▶

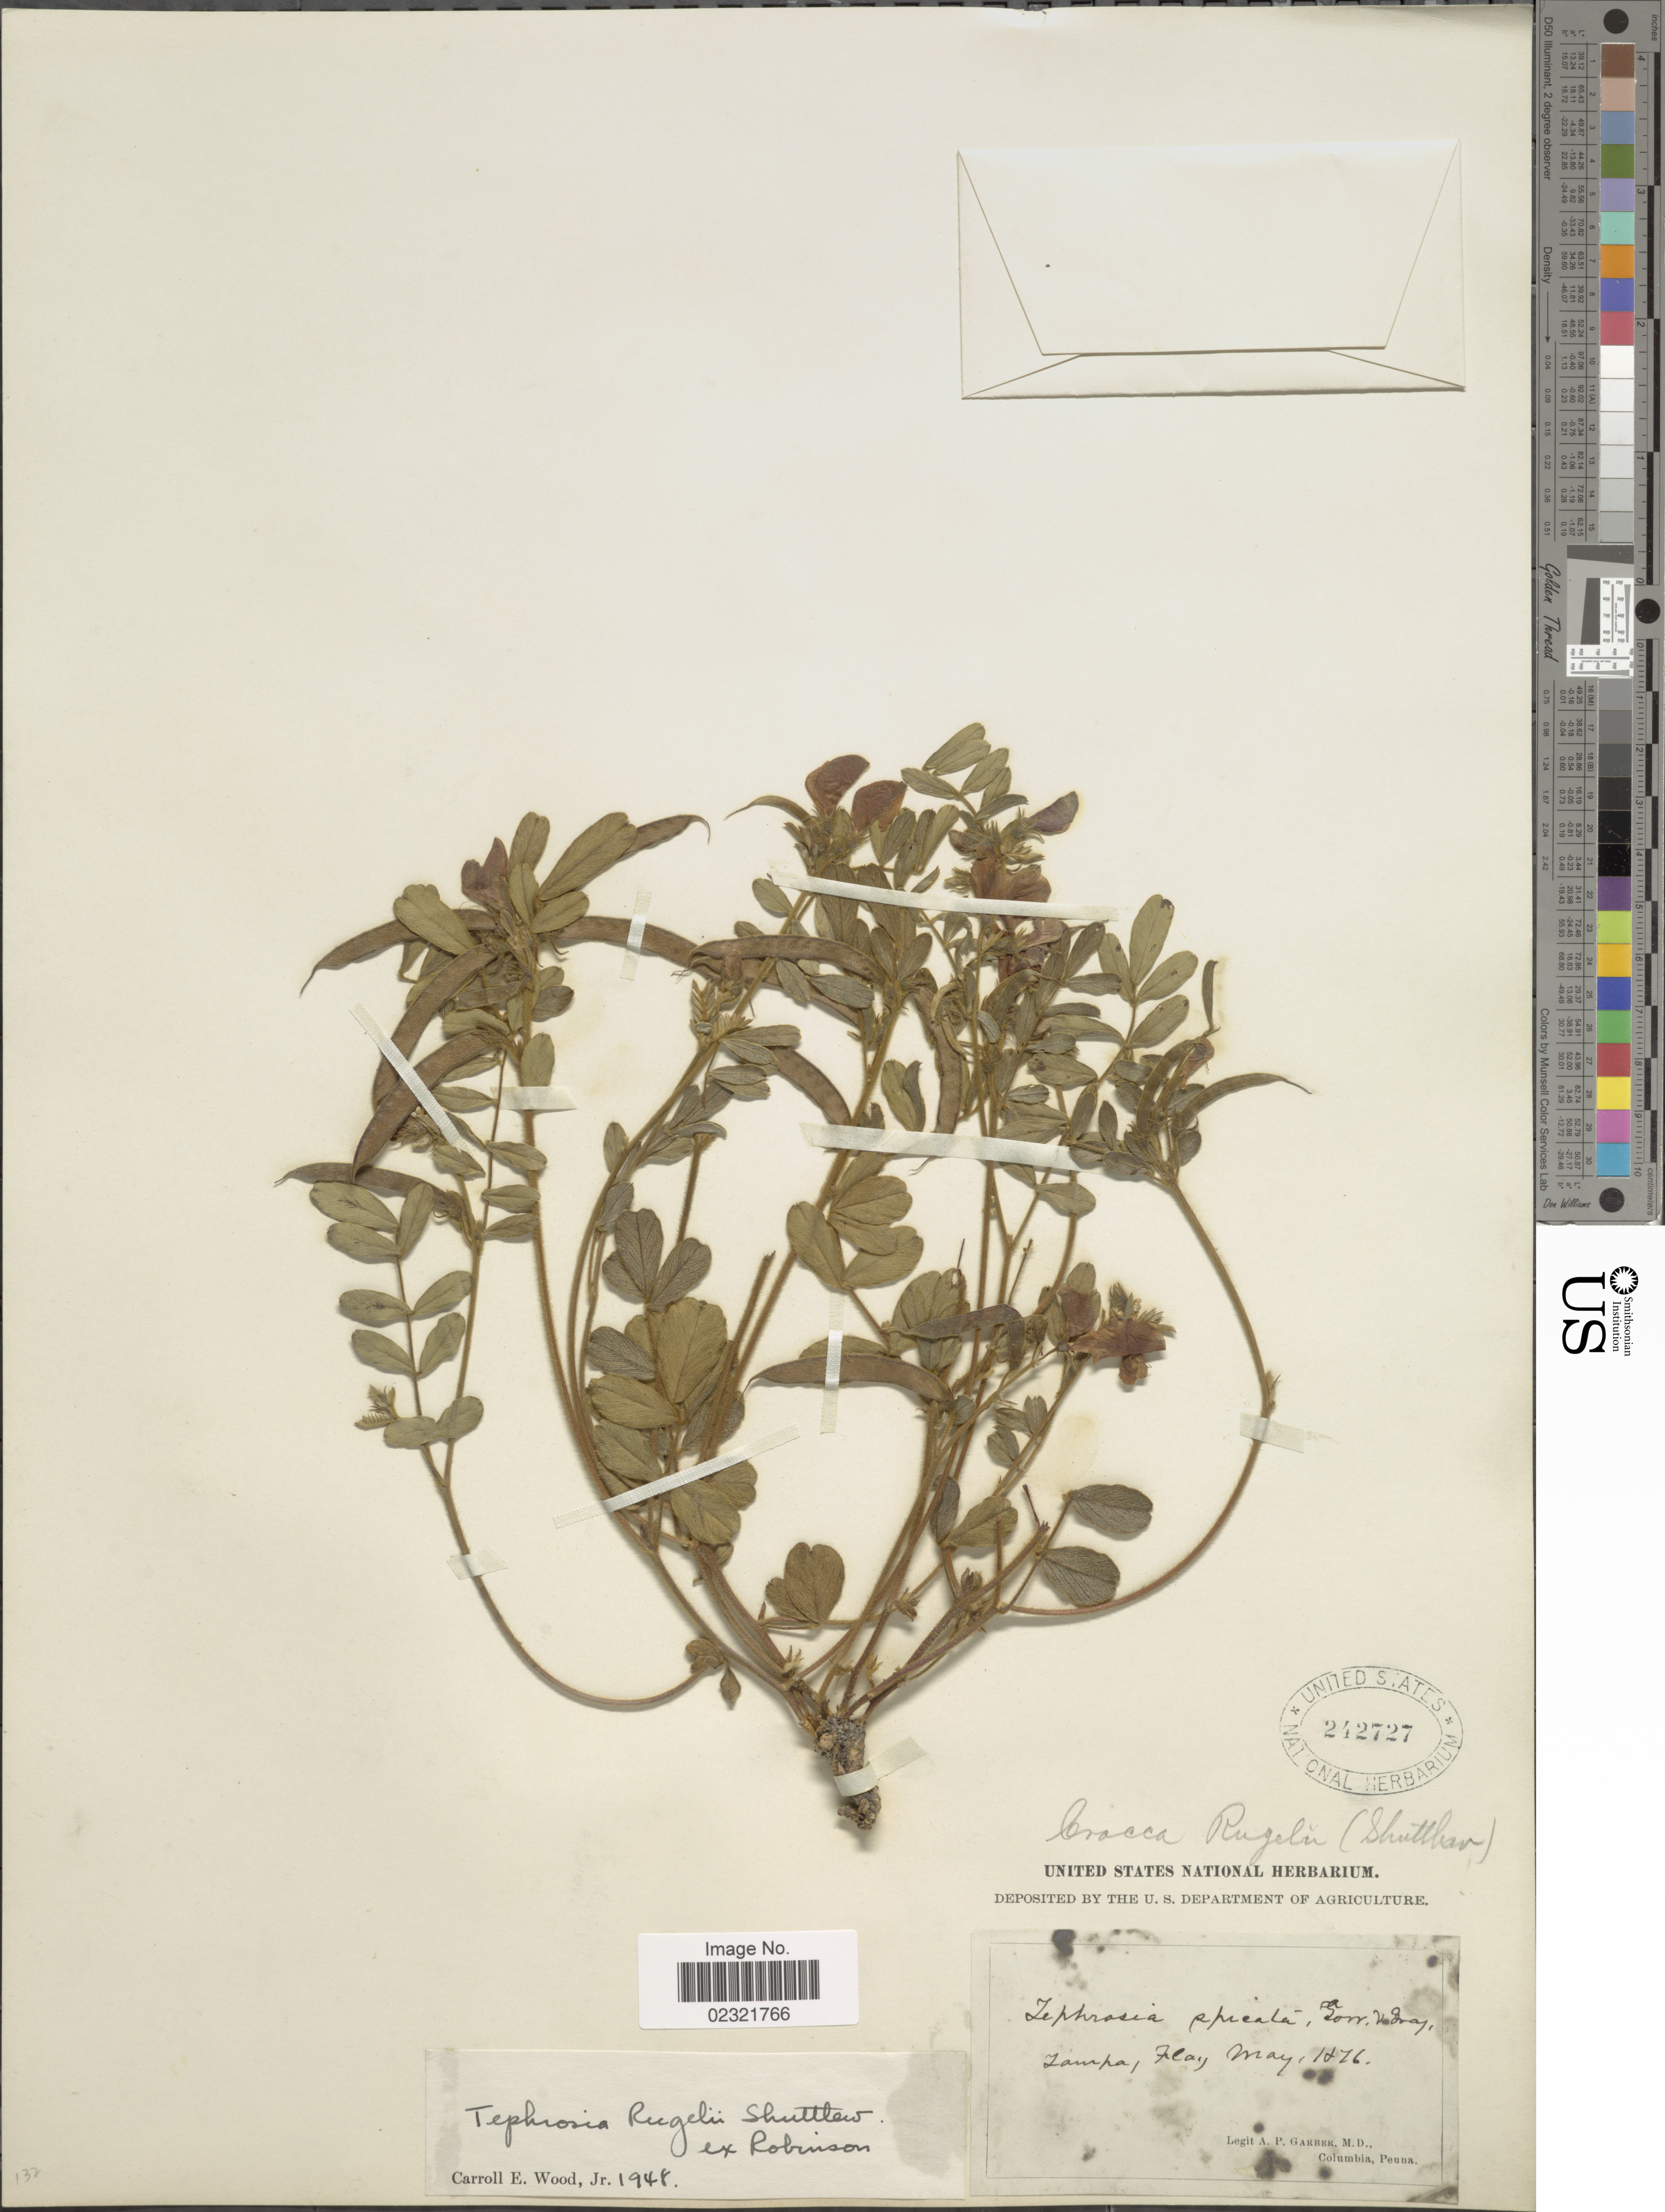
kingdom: Plantae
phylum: Tracheophyta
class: Magnoliopsida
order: Fabales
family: Fabaceae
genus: Tephrosia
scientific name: Tephrosia rugelii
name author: Shuttlew.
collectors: A. P. Garber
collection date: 1876-05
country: United States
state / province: Florida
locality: Tampa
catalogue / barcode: US 242727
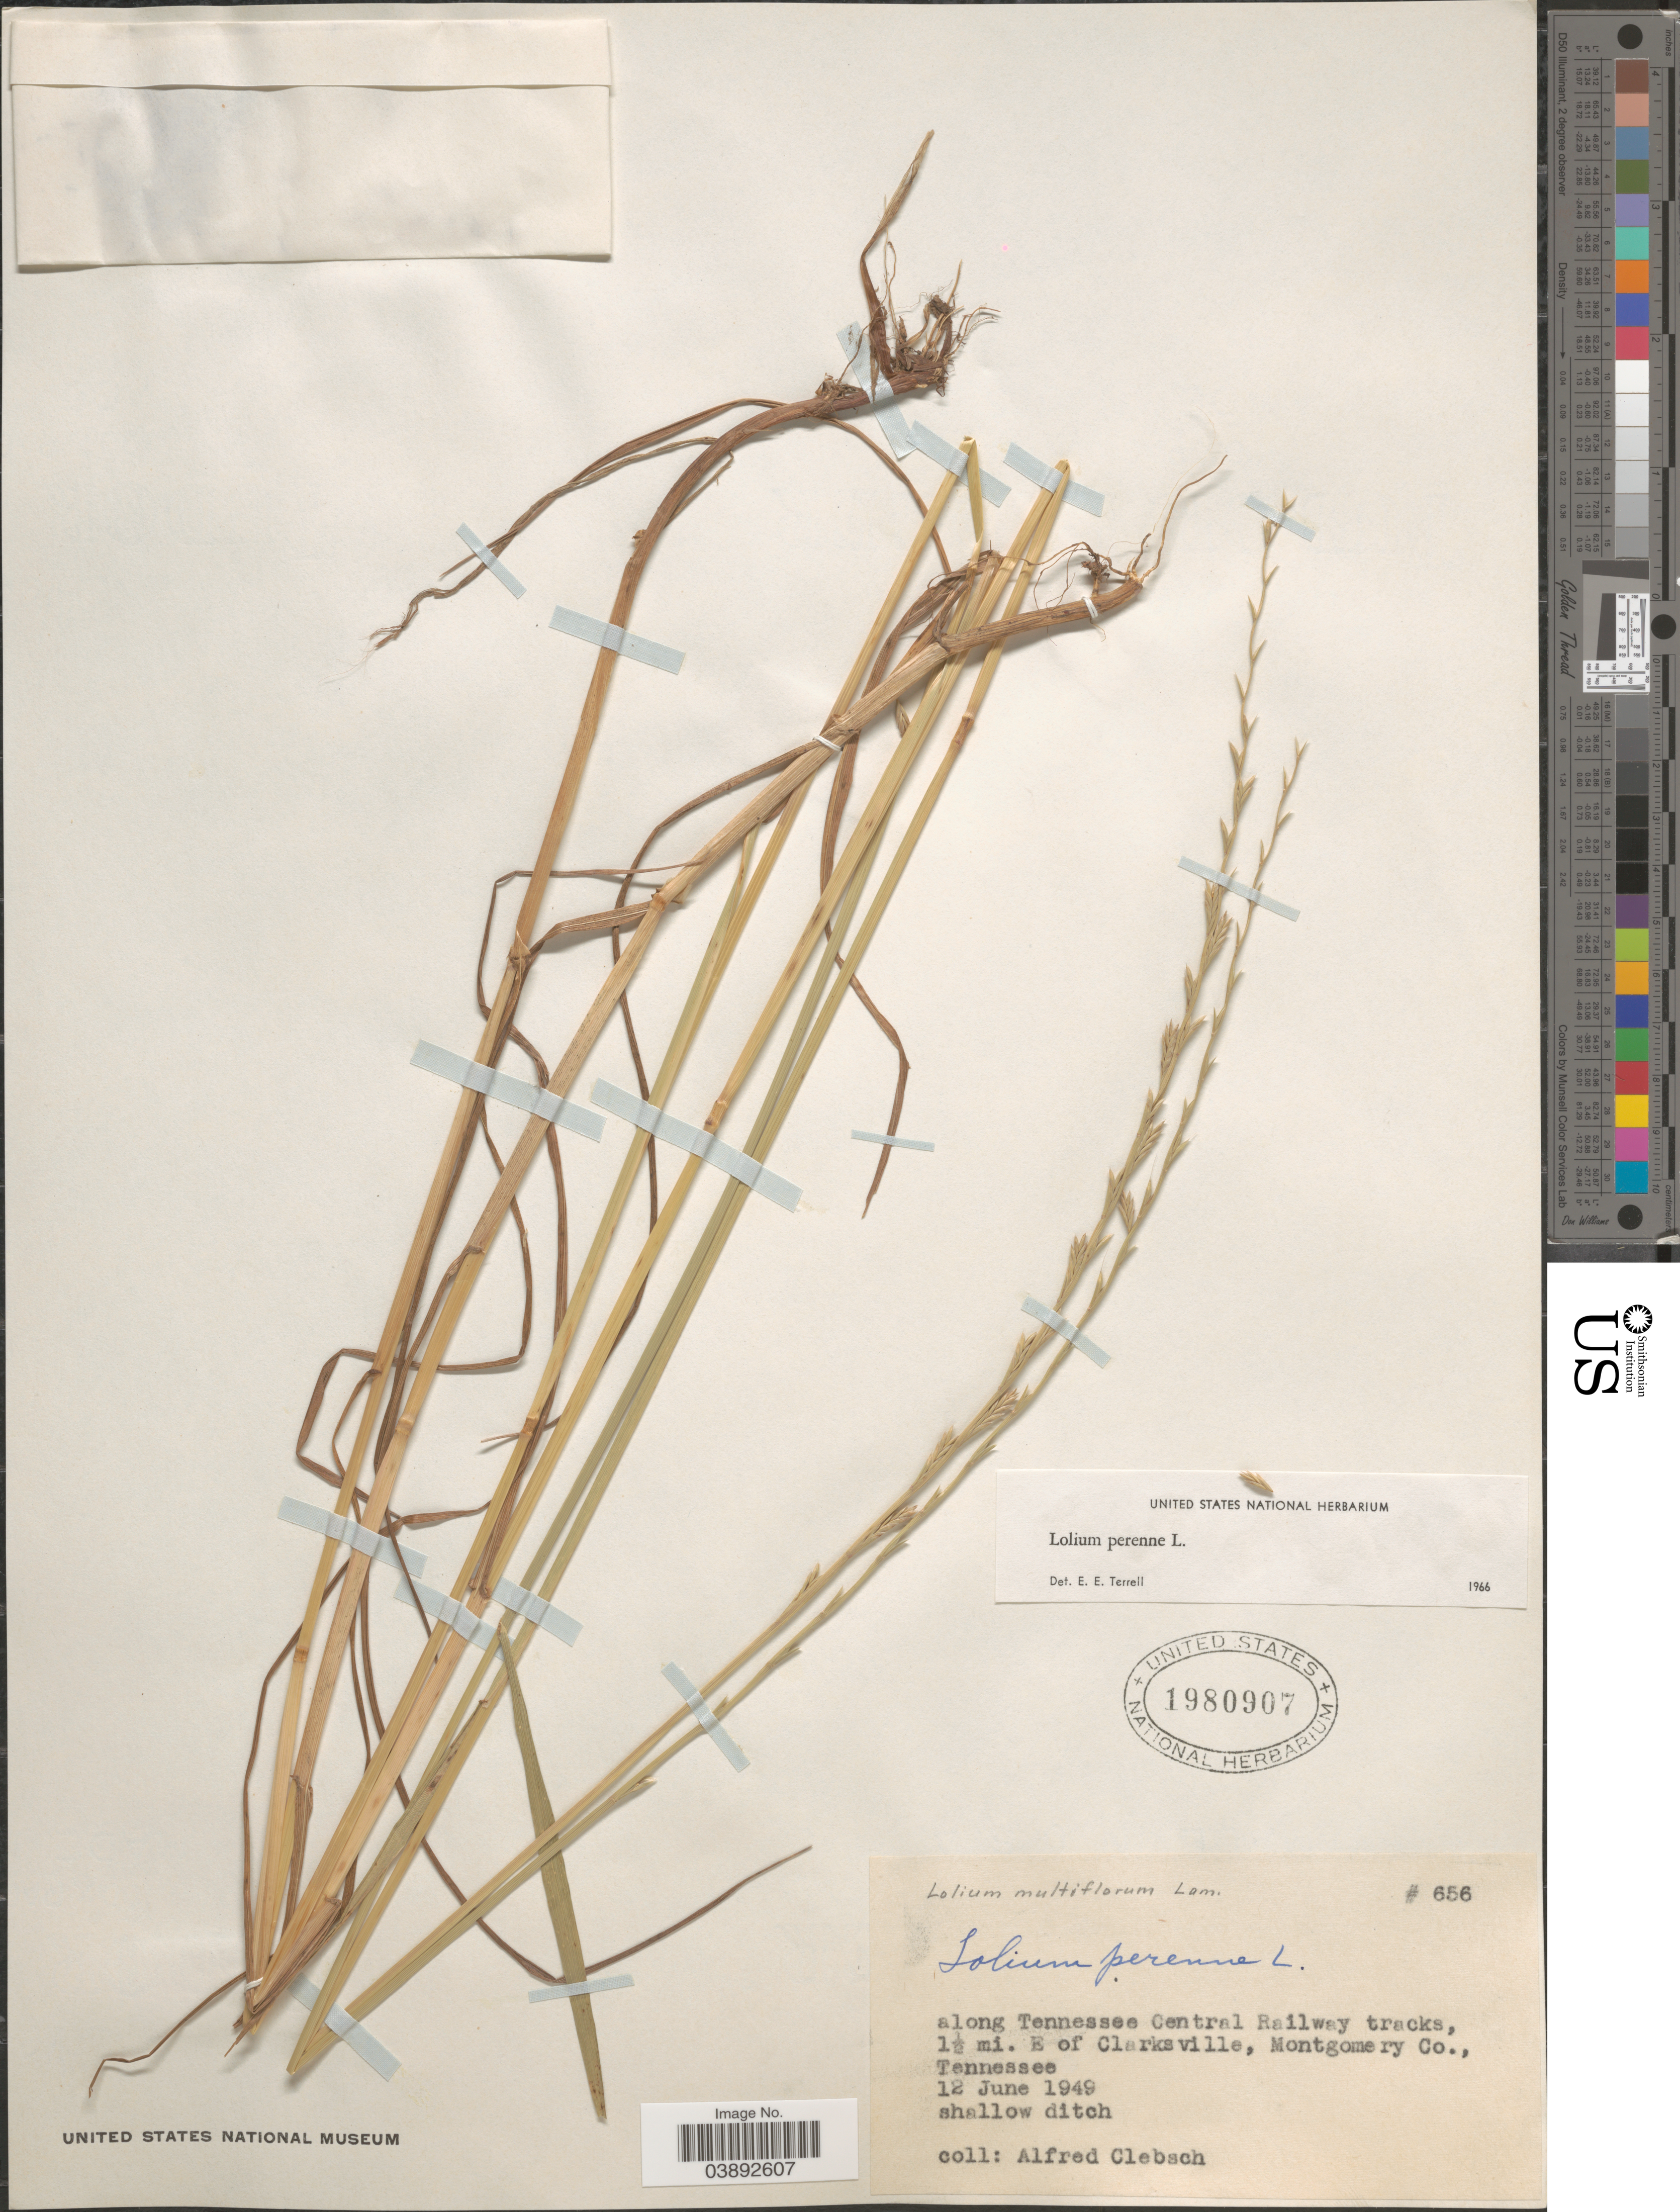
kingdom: Plantae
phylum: Tracheophyta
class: Liliopsida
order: Poales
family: Poaceae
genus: Lolium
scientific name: Lolium perenne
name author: L.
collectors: A. Clebsch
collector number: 656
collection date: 1949-06-12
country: United States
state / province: Tennessee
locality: Along Tennessee Central Railway tracks, 1½ mi. E of Clarksville, Montgomery Co.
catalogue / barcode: US 1980907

◀

WHAT TO PRODUCE: Arrange as a numbered list every line of the rows, beginning with the line that contains "family: Poaceae" and continuing through the final line of the rows, omitting any blank lines.

COMPLETED EXERCISE:
1. family: Poaceae
2. genus: Lolium
3. scientific name: Lolium perenne
4. name author: L.
5. collectors: A. Clebsch
6. collector number: 656
7. collection date: 1949-06-12
8. country: United States
9. state / province: Tennessee
10. locality: Along Tennessee Central Railway tracks, 1½ mi. E of Clarksville, Montgomery Co.
11. catalogue / barcode: US 1980907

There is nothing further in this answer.